1995 yılıydı. Yazdığım bir yazı nedeniyle Bayrampaşa Cezaevi’ne girmiştim. Çoğu müvekkilim olan Kürt kadınlarıyla 88 kişi aynı koğuştaydık. Koğuşta Gülistan adında 6 yaşında bir kız çocuğu vardı.
Annesi ve annesinin bir arkadaşıyla birlikte, polis operasyonuyla yakalanmışlardı. Annesi uzun süre gözaltında kalmış, işkence görmüş ve tutuklanmıştı. Gülistan’da annesiyle birlikte cezaevinde kalıyordu.
Biz onunla çok iyi arkadaş olduk. Sürekli birlikte volta atarken bana yaşadıklarını anlatıyordu. Polislerin silahlarının ne kadar büyük olduğundan söz ediyordu.
Bir gün ona sordum, “Gülistan sen polislerden hiç korkmadın mı” diye, verdiği cevap beni hüzne boğmuştu; “Yok Eren heval, ben polislerden, silahlardan korkmam. Sadece öcülerden korkarım” demişti. Gerçek tehlikeden korkmamayı öğrenmiş ya da öğretilmiş bu çocuğun cevabı sonrasında koşarak tuvalete gittiğimi, ağladığımı bugünde hatırlıyorum. Kürdistan coğrafyasında çocuklar, ‘korkudan korkmamayı’ öğreniyorlar. Ve bu coğrafyada bu küçük çocuklar, oyun oynamaları gereken zamanda, ‘korkmamayı’ öğreniyorlar. İnsan hakları mücadelemiz boyunca, savaş acılarına maruz kalmış, yaralanmış, öldürülmüş o kadar çok çocuk gördüm ki!
1992 Newroz’unda, Cizre’de katliam sonrası sokaklara dağılmış, minicik çocuk ayakkabıları, bugün bile aklımda.
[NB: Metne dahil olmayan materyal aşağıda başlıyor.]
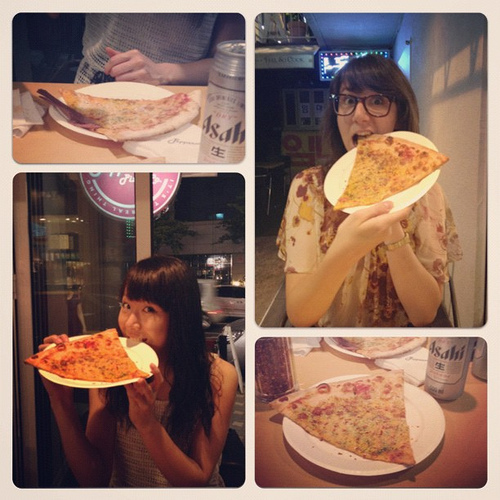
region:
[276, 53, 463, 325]
A woman holding a plate of pizza.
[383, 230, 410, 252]
The woman is wearing a watch.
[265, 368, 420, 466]
A large triangular slice of pizza.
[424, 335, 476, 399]
A can of beer.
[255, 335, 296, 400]
A container of crushed red peppers.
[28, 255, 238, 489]
A woman biting the plate a pizza is on.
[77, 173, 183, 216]
A large business sign.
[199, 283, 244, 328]
A vehicle driving past.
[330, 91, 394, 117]
The woman is wearing glasses.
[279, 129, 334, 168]
Korean lettering on a sign.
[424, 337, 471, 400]
gray aluminum can of Asahi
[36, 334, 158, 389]
white paper plate the woman is biting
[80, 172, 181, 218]
bottom of red round sign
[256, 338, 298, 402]
part of red pepper shaker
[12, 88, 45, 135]
stack of three white paper napkins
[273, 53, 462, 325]
woman with glasses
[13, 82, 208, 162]
brown wooden table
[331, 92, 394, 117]
glasses with brown frames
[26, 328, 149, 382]
large slice of pepperoni pizza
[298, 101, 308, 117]
large white sign with a blue B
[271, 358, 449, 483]
Plate on the table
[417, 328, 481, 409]
Can on the table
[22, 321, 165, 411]
Plate in woman's hand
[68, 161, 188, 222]
Sign in the background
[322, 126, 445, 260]
Plate in woman's hand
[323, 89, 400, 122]
Eyeglasses on woman's face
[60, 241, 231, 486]
Woman wearing a white tanktop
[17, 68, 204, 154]
Plate on the table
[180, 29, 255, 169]
Can on the table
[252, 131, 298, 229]
Table in the background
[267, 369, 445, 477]
Slice of pizza on a plate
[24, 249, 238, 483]
Girl biting a plate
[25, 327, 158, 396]
Slice of pizza on a plate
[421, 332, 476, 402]
Can of beer on the table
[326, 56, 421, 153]
Girl wearing glasses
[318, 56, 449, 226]
Girl biting pizza crust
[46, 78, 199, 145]
Pizza on a plate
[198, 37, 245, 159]
Can of beer on the table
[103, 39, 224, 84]
Arm resting on table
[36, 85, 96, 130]
Knife on the plate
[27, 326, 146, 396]
huge slice of pizza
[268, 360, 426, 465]
huge slice of pizza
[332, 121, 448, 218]
huge slice of pizza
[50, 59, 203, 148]
huge slice of pizza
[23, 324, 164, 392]
slice of pizza on white paper plate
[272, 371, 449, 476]
slice of pizza on white paper plate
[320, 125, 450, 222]
slice of pizza on white paper plate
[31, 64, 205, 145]
slice of pizza on white paper plate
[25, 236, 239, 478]
woman holding huge slice of pizza on plate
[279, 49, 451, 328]
woman holding huge slice of pizza on plate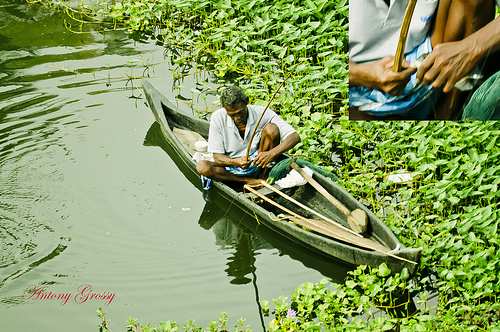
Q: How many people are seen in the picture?
A: One.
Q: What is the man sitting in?
A: A canoe.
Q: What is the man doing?
A: Fishing.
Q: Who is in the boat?
A: A man.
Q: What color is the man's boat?
A: Green.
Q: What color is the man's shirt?
A: Blue.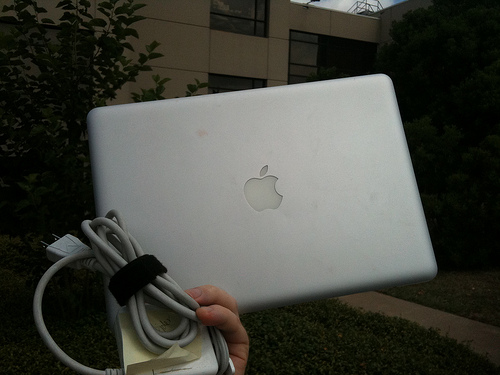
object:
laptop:
[86, 73, 438, 311]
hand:
[184, 285, 252, 375]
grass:
[0, 234, 492, 373]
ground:
[0, 270, 498, 374]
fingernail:
[198, 304, 212, 310]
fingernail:
[185, 286, 204, 300]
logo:
[244, 165, 283, 213]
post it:
[119, 303, 204, 375]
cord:
[33, 210, 230, 374]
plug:
[40, 232, 92, 271]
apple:
[243, 163, 283, 212]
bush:
[0, 0, 230, 324]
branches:
[71, 0, 84, 126]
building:
[0, 0, 434, 106]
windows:
[210, 73, 268, 94]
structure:
[345, 55, 383, 72]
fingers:
[193, 304, 251, 363]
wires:
[35, 208, 230, 375]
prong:
[38, 232, 61, 247]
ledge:
[315, 291, 499, 366]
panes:
[287, 64, 317, 79]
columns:
[172, 100, 174, 104]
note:
[148, 314, 174, 334]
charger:
[37, 233, 97, 271]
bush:
[0, 298, 500, 375]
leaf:
[295, 344, 313, 351]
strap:
[108, 253, 168, 308]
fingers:
[184, 286, 239, 320]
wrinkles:
[227, 334, 249, 361]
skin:
[228, 342, 248, 349]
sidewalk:
[335, 290, 500, 368]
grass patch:
[376, 267, 499, 324]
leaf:
[147, 52, 164, 60]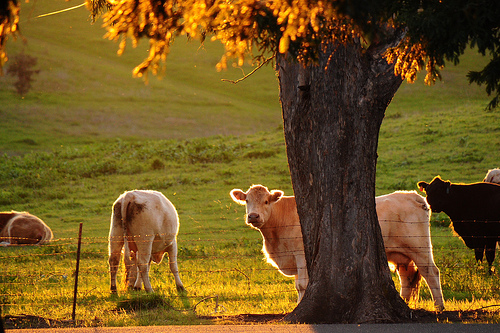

Daha çok yakın zamanda, Dersim’de Ayaz ve Nupelda Hakkari’de Vedat… Onları öldüren savaş politikalarını “kader” diye hafifletmeye çalışan devlet görevlileri…
Bu ‘ölü çocuklar coğrafyasında’ bize dayatılan savaş politikası asla kader olamaz. Savaş bitmeden, çocuklar oyuncaklarıyla oynayamaz. Savaş bize dayatan zihniyet! ‘Şehit sözcüğü’ ile ‘etkisiz hale getirilen’ sözcüğü arasına sıkışmış, vicdanın, savaş üreten politikalara yüksek sesler karşı çıkmadan, çocuklar ölmeye devam edecek. Ve asıl ölen insanlık olacak.